Co by się stało, gdyby w Ziemię uderzyła skała wielkości asteroidy Bennu?

Naukowcy z Korei Południowej wykorzystując superkomputer przeprowadzili symulacje uderzenia w Ziemię asteroidy o średnicy ok. 500 metrów, czyli mniej więcej tyle, ile ma asteroida Bennu, której prawdopodobieństwo uderzenia w naszą planetę zostało oszacowane na 0,04 proc. Uczeni zbadali różne możliwe scenariusze, skupiając się na skutkach uderzenia asteroidy na nasz system klimatyczny oraz ekosystemy lądowe i morskie.
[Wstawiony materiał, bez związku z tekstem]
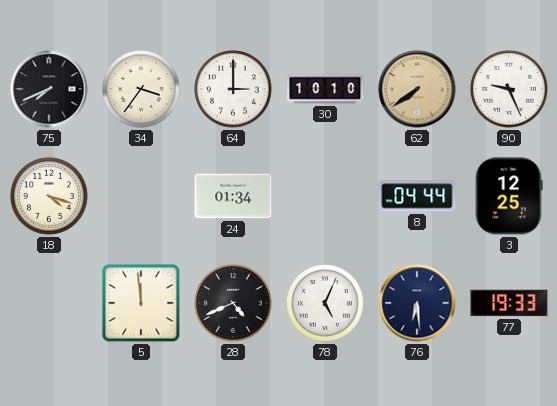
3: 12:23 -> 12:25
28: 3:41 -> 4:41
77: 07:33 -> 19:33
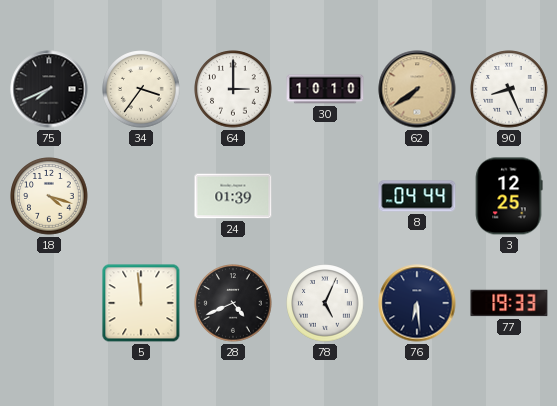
90: 9:26 -> 8:26
24: 01:34 -> 01:39
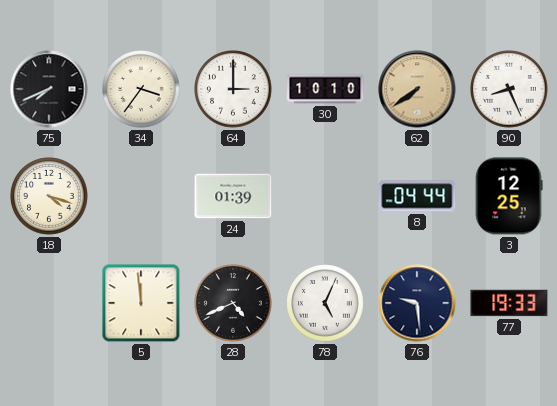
76: 6:29 -> 9:29
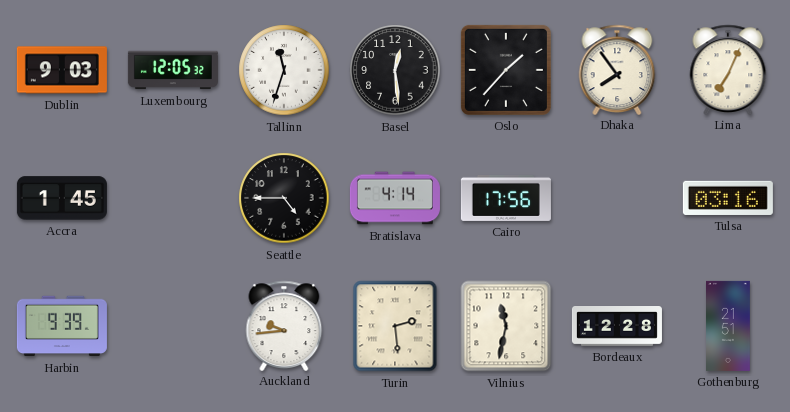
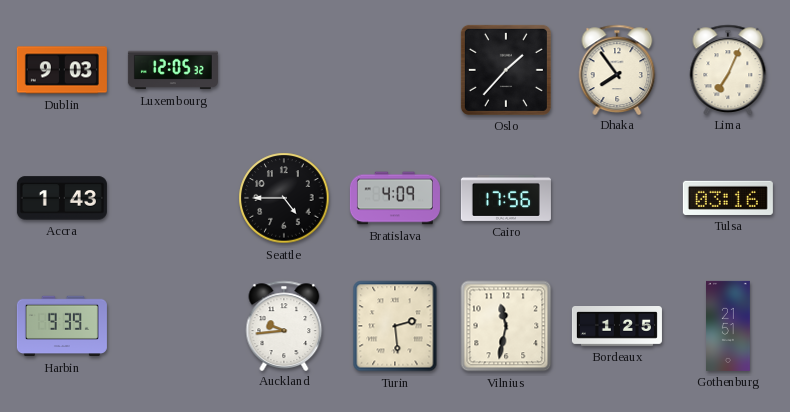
Tallinn: 11:33 -> none
Basel: 12:29 -> none
Accra: 1:45 -> 1:43
Bratislava: 4:14 -> 4:09
Bordeaux: 12:28 -> 1:25
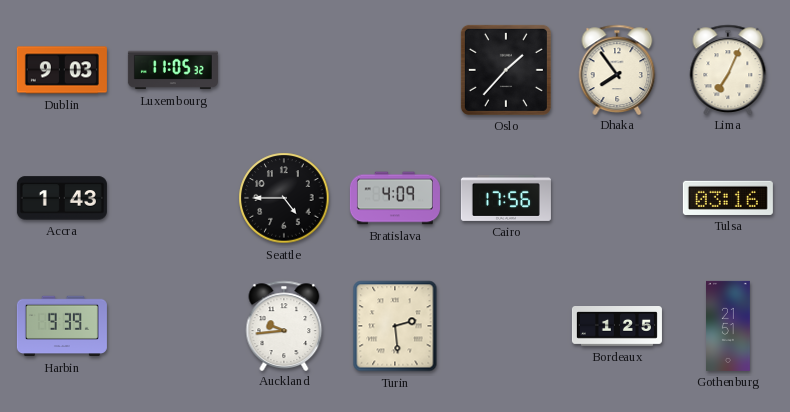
Luxembourg: 12:05 -> 11:05
Vilnius: 11:32 -> none
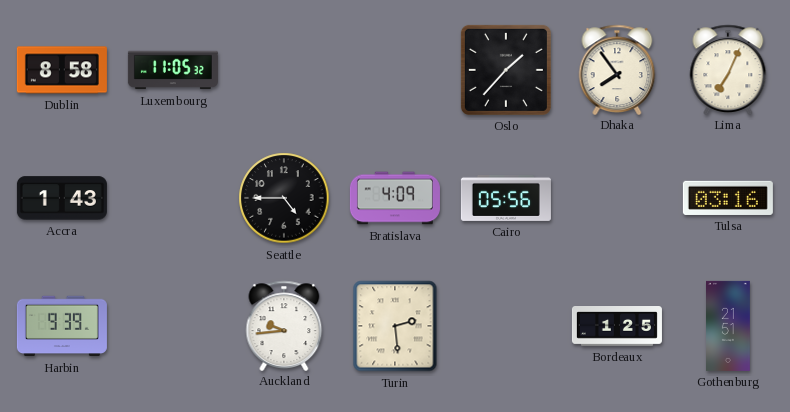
Dublin: 9:03 -> 8:58
Cairo: 17:56 -> 05:56
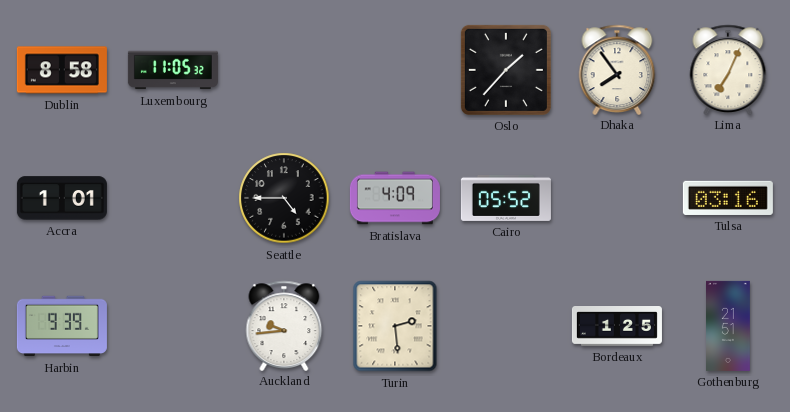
Accra: 1:43 -> 1:01
Cairo: 05:56 -> 05:52
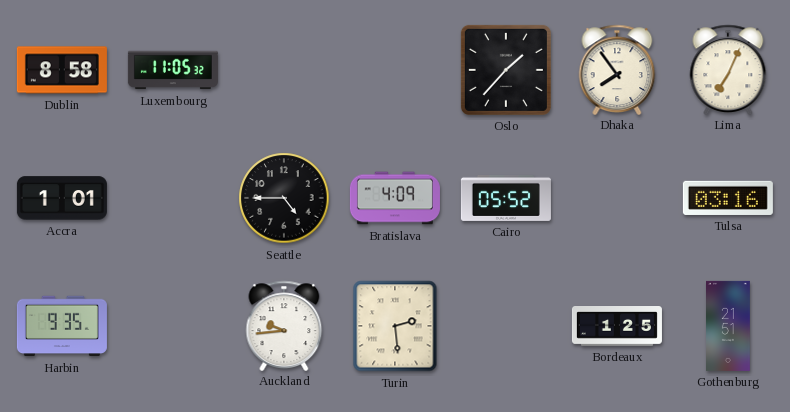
Harbin: 9:39 -> 9:35
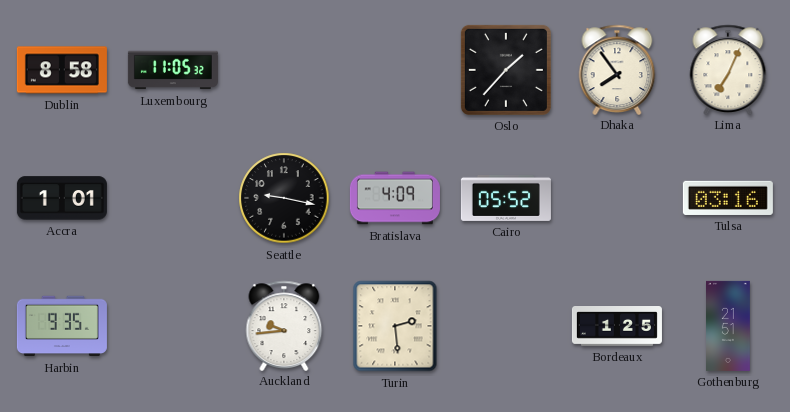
Seattle: 4:45 -> 9:17
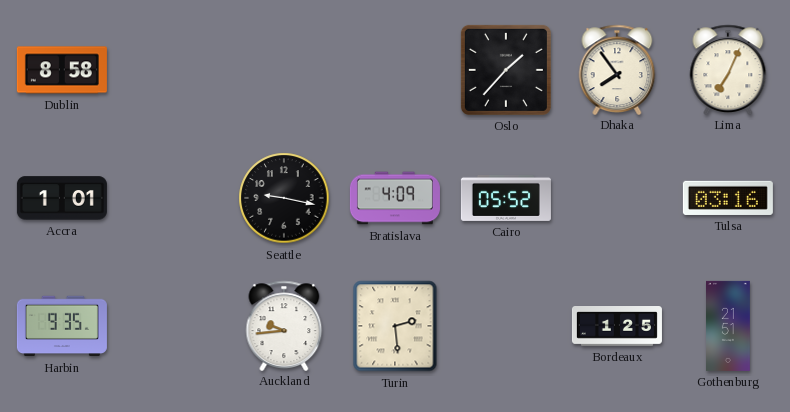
Luxembourg: 11:05 -> none
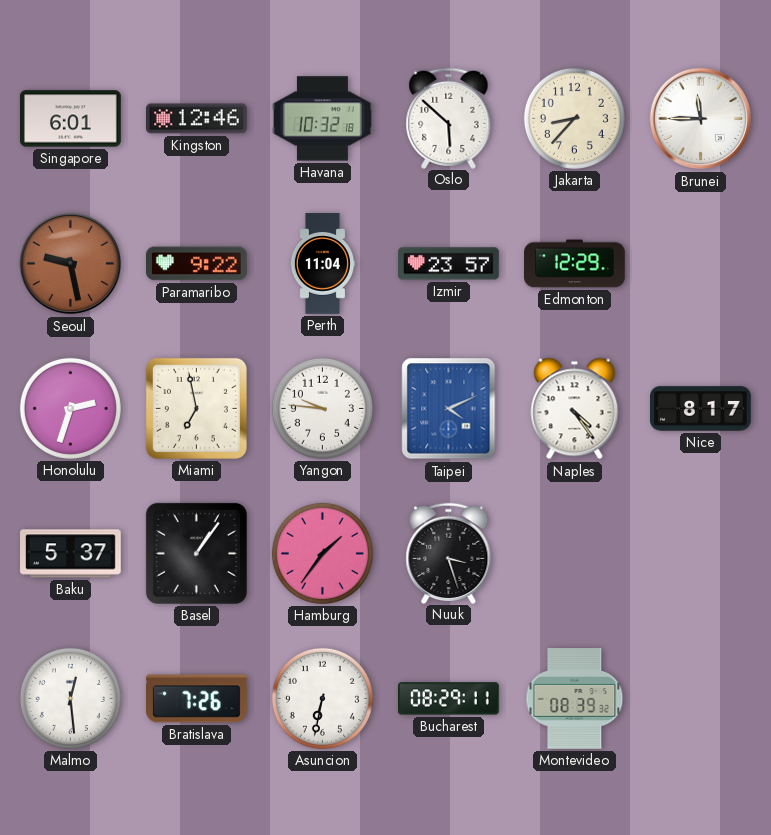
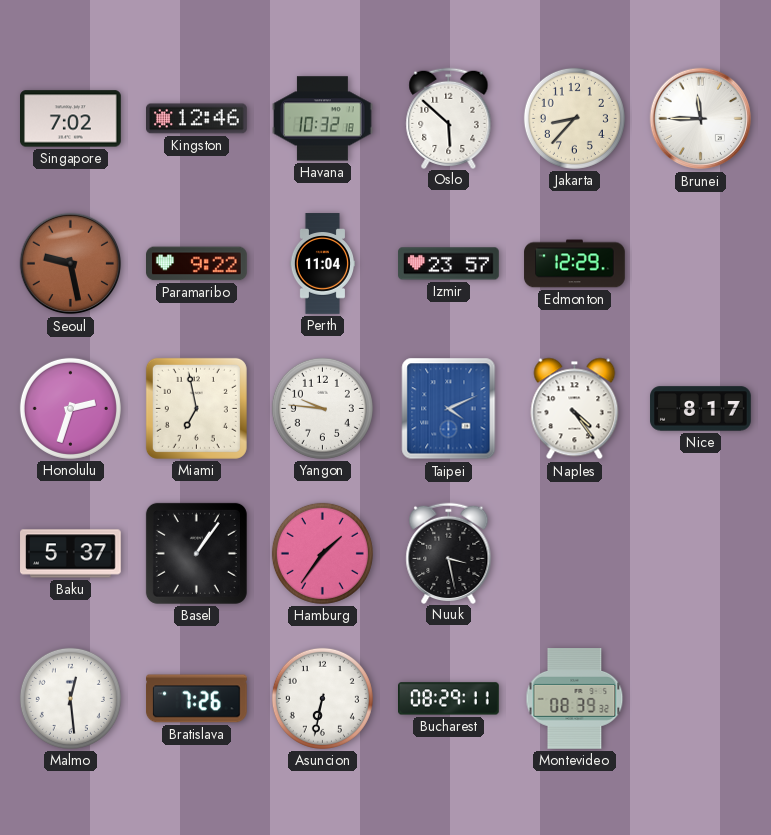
Singapore: 6:01 -> 7:02
Nuuk: 3:27 -> 3:28
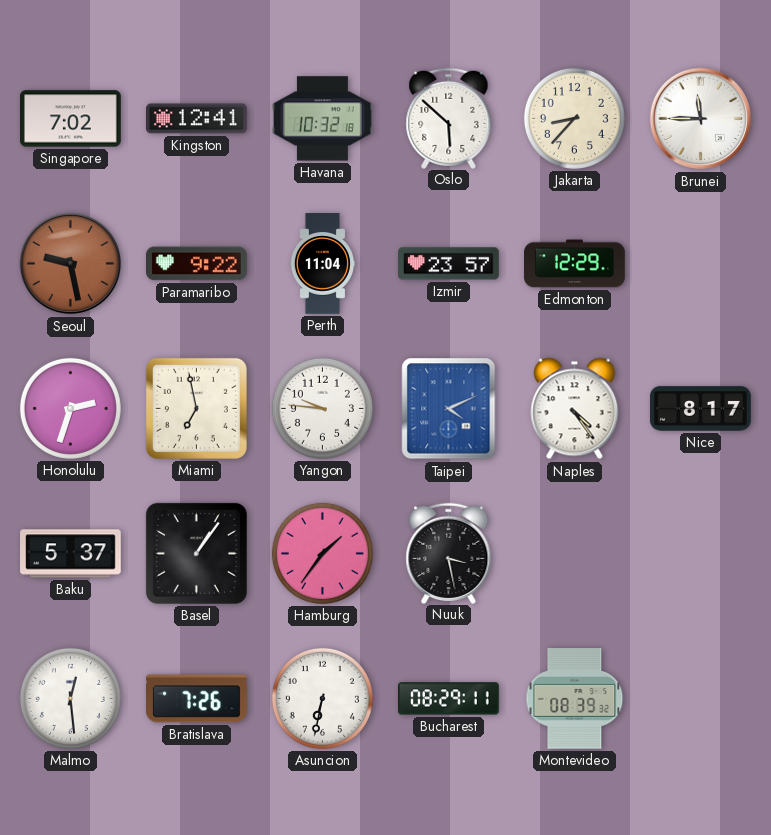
Kingston: 12:46 -> 12:41
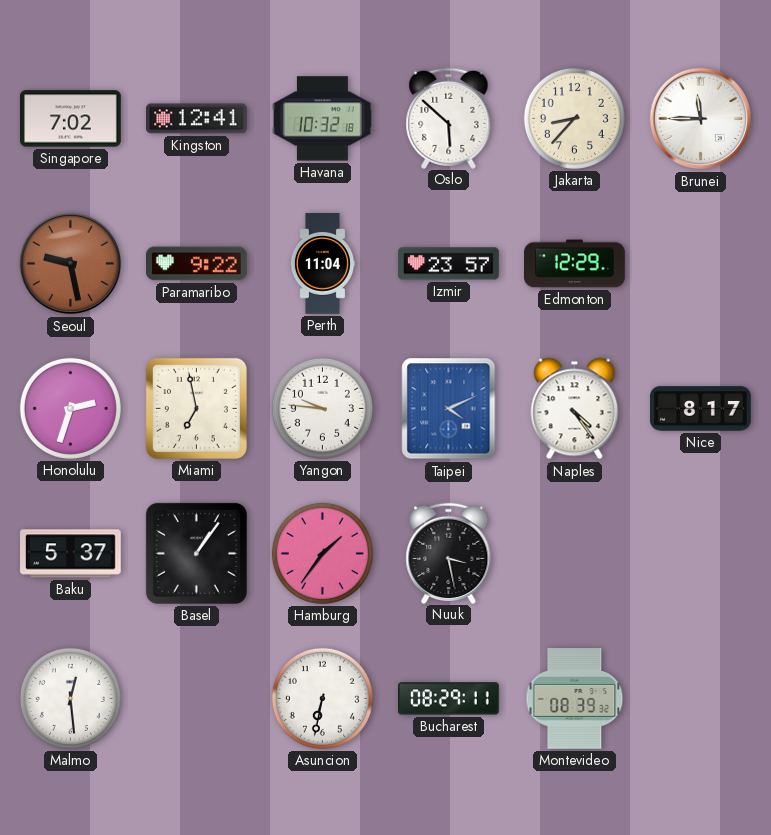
Bratislava: 7:26 -> none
Naukowcy przeprowadzili symulacje uderzenia w Ziemię asteroidyNaukowcy przeprowadzili symulacje uderzenia w Ziemię asteroidy
Źródło zdjęć: © NASA|Goddard|University of Arizona

Układ Słoneczny jest pełen mniejszych i większych obiektów poruszających się po orbitach bliskich Ziemi. Większość z nich nie stanowi żadnego zagrożenia, ale niektóre z nich zostały zidentyfikowane jako obiekty potencjalnie niebezpieczne, których orbita w przyszłości może zbiec się z orbitą Ziemi. Wśród nich jest asteroida Bennu o średnicy ok. 500 m. Istnieje niewielkie prawdopodobieństwo, że Bennu uderzy w z Ziemię we wrześniu 2182 r. Prawdopodobieństwo to zostało oszacowane na 0,04 procent.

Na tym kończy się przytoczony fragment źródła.